Add this in the bottom of above which overrides the engine and engine version of the replica:

# let's upgrade the read replica first.
cfninstance = replica.node.default_child
cfninstance.engine = 'postgres'
cfninstance.engine_version = '11.20'

check the synth output

$ npx cdk synth

Make sure you see this in the replica instance:

"Engine": "postgres",
    "EngineVersion": "11.20",
# make sure cdk diff only indicates the modify on the replica
$ npx cdk diff
# cdk deploy if everything looks great to you
$ npx cdk deploy

Now go to RDS console, a new replica will be created. Initially the new created replica will be version 11.19 and after that you will see it's upgrading to 11.20. And then the old replica of version 11.19 will be removed.

Your primary should remain 11.19 while the new replica 11.20.

Now update your primary engine version.

class DemoStack(Stack):
    def __init__(self, scope: Construct, construct_id: str, **kwargs) -> None:
        super().__init__(scope, construct_id, **kwargs)

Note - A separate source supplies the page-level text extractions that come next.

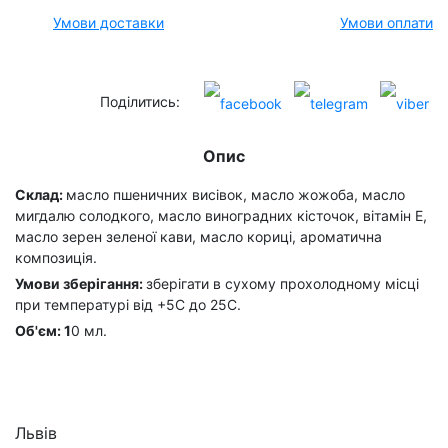
Умови доставки
Умови оплати
Поділитись:
Опис
Склад:
масло пшеничних висівок, масло жожоба, масло
мигдалю солодкого, масло виноградних кісточок, вітамін Е,
масло зерен зеленої кави, масло кориці, ароматична
композиція.
Умови зберігання:
зберігати в сухому прохолодному місці
при температурі від +5С до 25С.
Об'єм: 1
0 мл.
Львів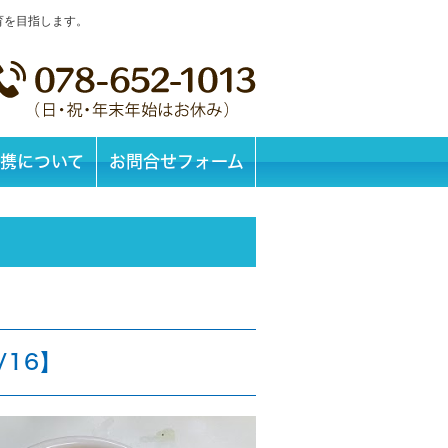
育を目指します。
携について
お問合せフォーム
/16】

        RDS_VERSION = rds.PostgresEngineVersion.VER_11_20

        vpc = ec2.Vpc.from_lookup(self, 'Vpc', is_default=True);

        primary = rds.DatabaseInstance(
            self,
            "rds",
            credentials=rds.Credentials.from_generated_secret("postgres"),
            engine=rds.DatabaseInstanceEngine.postgres(version=RDS_VERSION),
            instance_type=ec2.InstanceType.of(ec2.InstanceClass.BURSTABLE3, ec2.InstanceSize.SMALL),
            multi_az=True,
            vpc=vpc,
            publicly_accessible=False,
        )

        replica = rds.DatabaseInstanceReadReplica(
            self,
            "rds-read",
            source_database_instance=primary,
            instance_type=ec2.InstanceType.of(ec2.InstanceClass.BURSTABLE3, ec2.InstanceSize.SMALL),
            publicly_accessible=False,
            multi_az=False,
            storage_encrypted=True,
            vpc=vpc,
        )

Run cdk diff again. Make sure only the EngineVersion changes on the primary. Run cdk deploy if it looks good for you.

Resources
[~] AWS::RDS::DBInstance rds rds3515897F 
 └─ [~] EngineVersion
     ├─ [-] 11.19
     └─ [+] 11.20

Your primary should be in Upgrading status.

Now your primary and replica should all at 11.20 now.

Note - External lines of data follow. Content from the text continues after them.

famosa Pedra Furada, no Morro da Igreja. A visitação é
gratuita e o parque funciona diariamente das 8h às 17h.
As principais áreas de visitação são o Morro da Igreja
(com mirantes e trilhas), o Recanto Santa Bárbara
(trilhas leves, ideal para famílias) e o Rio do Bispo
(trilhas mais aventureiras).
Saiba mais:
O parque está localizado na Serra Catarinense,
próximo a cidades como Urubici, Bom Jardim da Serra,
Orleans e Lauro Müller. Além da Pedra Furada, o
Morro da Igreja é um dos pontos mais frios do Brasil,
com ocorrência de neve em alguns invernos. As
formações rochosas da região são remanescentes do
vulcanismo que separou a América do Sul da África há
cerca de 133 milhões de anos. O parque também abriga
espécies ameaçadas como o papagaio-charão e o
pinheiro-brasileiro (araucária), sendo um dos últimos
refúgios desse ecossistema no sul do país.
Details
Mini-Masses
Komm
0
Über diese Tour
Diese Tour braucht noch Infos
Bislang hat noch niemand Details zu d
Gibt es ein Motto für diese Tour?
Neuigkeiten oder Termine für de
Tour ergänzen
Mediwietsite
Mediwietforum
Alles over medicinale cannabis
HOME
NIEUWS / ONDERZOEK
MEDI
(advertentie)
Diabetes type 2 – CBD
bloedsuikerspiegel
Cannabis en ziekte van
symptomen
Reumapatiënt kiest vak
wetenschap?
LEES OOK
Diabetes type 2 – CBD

Last but not least, remove the escape hatches block.

# let's upgrade the read replica first.
cfninstance = replica.node.default_child
cfninstance.engine = 'postgres'
cfninstance.engine_version = '11.20'

cdk diff and cdk deploy again. This would create another new replica with 11.20 and replace the existing one.

You are all set!

Let me know if it works for you but please note I believe RDS encourages Automatic minor version upgrades for PostgreSQL whenever possible rather than manual upgrade. The approach above is just FYR and I only tested it once in my account, make sure you evaluate this in your testing environment if you really have to upgrade from CDK.

rafzei commented 1 year ago

Thank you @pahud for your time. Yes, changing the node property is a solution that works. The

cfninstance = replica.node.default_child
cfninstance.engine_version = '11.20'

is sufficient just to upgrade the replica without re/creating the new one. However, I believe it should be possible to keep the replica version in an L2 construct so I propose to change this issue as a Feature request and keep open.

pahud commented 1 year ago

@rafzei Do you mean to keep the Engine and EngineVersion properties for the replica? Makes sense to me. I am making it a p2 feature request and welcome community PRs for this.